* [EXERCISE OBJECTIVE]
Every line of the entries below from the one containing "Выберите свой регион" to the one containing "Personalisiere dein Einkaufserlebnis", both ends included, must be written out exactly. No other line belongs in the answer.

* [DATA FOR REVIEW]
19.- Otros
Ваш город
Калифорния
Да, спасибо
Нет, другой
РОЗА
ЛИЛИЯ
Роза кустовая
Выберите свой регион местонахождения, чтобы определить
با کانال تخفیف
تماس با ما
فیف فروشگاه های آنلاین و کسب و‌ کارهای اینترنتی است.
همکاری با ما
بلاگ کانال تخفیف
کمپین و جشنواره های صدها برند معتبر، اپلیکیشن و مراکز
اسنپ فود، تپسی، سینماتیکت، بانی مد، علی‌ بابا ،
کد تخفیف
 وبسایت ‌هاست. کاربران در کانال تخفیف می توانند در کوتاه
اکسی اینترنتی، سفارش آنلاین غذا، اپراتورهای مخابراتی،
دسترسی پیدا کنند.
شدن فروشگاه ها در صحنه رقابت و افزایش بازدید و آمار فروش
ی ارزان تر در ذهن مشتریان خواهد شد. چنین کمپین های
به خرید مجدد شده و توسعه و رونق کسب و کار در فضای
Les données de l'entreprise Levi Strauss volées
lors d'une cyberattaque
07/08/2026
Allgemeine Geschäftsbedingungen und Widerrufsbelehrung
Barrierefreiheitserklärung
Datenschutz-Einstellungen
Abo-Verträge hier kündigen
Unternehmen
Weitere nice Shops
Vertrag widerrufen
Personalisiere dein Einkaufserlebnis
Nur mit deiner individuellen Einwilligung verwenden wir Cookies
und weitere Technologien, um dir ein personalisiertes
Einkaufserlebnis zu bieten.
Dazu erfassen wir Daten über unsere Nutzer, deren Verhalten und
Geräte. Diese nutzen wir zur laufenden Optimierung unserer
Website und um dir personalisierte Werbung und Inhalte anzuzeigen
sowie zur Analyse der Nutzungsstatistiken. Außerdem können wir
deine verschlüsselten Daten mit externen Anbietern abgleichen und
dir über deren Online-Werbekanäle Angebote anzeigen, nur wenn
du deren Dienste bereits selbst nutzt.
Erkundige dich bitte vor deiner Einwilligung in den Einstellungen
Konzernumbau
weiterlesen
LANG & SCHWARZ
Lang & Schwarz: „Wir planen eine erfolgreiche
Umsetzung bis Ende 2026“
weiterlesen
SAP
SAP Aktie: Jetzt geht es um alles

* [ANSWER BOX]
Выберите свой регион местонахождения, чтобы определить
با کانال تخفیف
تماس با ما
فیف فروشگاه های آنلاین و کسب و‌ کارهای اینترنتی است.
همکاری با ما
بلاگ کانال تخفیف
کمپین و جشنواره های صدها برند معتبر، اپلیکیشن و مراکز
اسنپ فود، تپسی، سینماتیکت، بانی مد، علی‌ بابا ،
کد تخفیف
 وبسایت ‌هاست. کاربران در کانال تخفیف می توانند در کوتاه
اکسی اینترنتی، سفارش آنلاین غذا، اپراتورهای مخابراتی،
دسترسی پیدا کنند.
شدن فروشگاه ها در صحنه رقابت و افزایش بازدید و آمار فروش
ی ارزان تر در ذهن مشتریان خواهد شد. چنین کمپین های
به خرید مجدد شده و توسعه و رونق کسب و کار در فضای
Les données de l'entreprise Levi Strauss volées
lors d'une cyberattaque
07/08/2026
Allgemeine Geschäftsbedingungen und Widerrufsbelehrung
Barrierefreiheitserklärung
Datenschutz-Einstellungen
Abo-Verträge hier kündigen
Unternehmen
Weitere nice Shops
Vertrag widerrufen
Personalisiere dein Einkaufserlebnis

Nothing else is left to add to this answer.